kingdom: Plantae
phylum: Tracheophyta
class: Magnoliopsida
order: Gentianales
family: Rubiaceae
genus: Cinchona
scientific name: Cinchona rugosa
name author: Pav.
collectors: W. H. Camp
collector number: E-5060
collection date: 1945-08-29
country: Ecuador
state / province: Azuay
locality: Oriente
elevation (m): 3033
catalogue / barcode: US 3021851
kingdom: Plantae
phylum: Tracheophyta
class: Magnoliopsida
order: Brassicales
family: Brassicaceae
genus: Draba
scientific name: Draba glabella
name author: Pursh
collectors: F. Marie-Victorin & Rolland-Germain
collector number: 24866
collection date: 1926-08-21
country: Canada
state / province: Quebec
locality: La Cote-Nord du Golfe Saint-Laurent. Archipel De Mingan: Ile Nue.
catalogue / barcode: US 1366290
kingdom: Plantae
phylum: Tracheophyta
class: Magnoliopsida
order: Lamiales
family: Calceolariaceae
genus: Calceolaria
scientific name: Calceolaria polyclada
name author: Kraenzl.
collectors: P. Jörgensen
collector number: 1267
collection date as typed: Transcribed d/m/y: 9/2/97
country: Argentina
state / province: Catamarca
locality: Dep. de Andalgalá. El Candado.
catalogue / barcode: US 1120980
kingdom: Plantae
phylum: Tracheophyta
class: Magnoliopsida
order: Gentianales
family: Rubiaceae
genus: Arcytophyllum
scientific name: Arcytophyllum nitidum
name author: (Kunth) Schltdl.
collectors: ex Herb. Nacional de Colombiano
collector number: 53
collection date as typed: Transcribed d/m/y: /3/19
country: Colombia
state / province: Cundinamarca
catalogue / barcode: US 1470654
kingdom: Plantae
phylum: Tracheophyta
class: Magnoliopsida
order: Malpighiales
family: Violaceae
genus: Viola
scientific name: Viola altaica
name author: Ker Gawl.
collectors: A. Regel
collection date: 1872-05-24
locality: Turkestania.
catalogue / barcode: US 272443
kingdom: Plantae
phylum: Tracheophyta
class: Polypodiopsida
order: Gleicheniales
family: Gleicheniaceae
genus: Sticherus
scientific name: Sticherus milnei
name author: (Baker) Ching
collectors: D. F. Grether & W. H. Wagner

===============

» Task brief:
Report the number of lines in the items above that contain the word "scientific". Give only the number.

» Finished answer:
6